In the absence of a real will to transcend polarization and to build bridges between different factions and parties, the political, social and economic situation in countries of the Arab world will continue to deteriorate toward further violent conflicts and an incapacity to build sustainable economic prosperity in the region.
Consensus and compromise are the missing links in the journey toward democratic transition and development in most countries of the Arab world. Until this issue is addressed directly and with the urgency it deserves, the persistence of strong polarization in the region threatens the success of any economic approach, no matter how innovative it may be.

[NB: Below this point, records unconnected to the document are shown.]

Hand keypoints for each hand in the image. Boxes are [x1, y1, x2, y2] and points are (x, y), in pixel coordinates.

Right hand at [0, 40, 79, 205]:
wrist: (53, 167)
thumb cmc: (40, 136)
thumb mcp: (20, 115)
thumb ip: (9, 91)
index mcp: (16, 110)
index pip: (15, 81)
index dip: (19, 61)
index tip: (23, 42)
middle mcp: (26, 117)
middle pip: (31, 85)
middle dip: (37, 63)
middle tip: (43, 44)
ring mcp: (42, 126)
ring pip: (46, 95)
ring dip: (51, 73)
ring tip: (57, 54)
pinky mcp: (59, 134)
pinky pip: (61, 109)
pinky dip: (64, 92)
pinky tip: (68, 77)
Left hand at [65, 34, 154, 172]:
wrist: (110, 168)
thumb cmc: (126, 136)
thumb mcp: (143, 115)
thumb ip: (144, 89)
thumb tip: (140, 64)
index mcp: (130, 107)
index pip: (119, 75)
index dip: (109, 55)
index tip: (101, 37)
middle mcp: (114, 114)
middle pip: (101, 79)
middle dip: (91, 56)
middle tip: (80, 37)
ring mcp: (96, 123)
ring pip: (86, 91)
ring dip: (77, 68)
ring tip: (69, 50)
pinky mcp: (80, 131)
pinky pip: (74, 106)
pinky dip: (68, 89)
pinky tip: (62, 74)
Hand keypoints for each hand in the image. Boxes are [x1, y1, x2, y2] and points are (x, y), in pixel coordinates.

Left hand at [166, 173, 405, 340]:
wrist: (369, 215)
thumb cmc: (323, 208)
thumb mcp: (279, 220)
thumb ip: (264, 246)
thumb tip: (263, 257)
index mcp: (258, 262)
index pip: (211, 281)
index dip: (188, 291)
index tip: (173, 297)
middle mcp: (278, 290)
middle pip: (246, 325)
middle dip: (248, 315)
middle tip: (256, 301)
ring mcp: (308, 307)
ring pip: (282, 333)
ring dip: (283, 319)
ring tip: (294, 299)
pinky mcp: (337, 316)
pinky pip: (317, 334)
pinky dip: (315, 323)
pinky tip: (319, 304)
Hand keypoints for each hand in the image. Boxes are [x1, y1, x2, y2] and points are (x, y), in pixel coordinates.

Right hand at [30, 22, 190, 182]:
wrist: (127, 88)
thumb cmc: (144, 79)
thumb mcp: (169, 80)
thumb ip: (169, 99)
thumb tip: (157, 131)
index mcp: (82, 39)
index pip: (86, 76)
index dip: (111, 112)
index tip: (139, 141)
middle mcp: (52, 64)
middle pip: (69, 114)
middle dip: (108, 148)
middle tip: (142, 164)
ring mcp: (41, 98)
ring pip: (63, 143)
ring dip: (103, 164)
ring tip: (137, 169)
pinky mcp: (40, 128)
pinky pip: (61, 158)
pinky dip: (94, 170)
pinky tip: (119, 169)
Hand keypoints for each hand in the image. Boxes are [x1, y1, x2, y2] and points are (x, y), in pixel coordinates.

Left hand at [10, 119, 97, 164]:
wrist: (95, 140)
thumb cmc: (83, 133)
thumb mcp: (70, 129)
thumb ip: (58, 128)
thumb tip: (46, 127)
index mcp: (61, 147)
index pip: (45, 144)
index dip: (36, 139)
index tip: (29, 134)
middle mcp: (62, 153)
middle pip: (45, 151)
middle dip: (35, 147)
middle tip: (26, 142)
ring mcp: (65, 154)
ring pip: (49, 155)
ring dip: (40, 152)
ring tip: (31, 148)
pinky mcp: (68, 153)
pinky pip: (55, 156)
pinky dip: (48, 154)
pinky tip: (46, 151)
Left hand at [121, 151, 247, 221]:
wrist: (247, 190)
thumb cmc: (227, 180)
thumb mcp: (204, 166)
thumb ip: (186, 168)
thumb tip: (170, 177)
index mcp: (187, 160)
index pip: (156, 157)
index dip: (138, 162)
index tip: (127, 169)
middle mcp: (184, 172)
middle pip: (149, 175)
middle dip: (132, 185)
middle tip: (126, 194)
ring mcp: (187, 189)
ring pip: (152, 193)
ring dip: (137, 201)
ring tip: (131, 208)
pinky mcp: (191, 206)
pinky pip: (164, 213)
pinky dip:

As countries across the globe reexamine their economic models in the wake of the coronavirus pandemic, many are discussing terms of economic and social reforms. Indeed, competing approaches to address issues of development have emerged: the World Economic Forum, for instance, suggests a new orientation it termed “The Great Reset”, in which more place is given to sustainability as the way to rebuild societies following the Covid-19 pandemic. The World Bank, on the other hand, calls for a new social contract with greater room for safety nets, tech-oriented services, and modern utilities. While there is undeniably no shortage of suggested approaches, in the Arab world, at least, strong polarization will continue to make it difficult to endorse a specific approach, and even more complicated to implement it on the ground. Until these issues are addressed head-on by those in power, and as antagonistic parties remain unwilling to compromise, brighter futures for their countries will continue to be an elusive goal.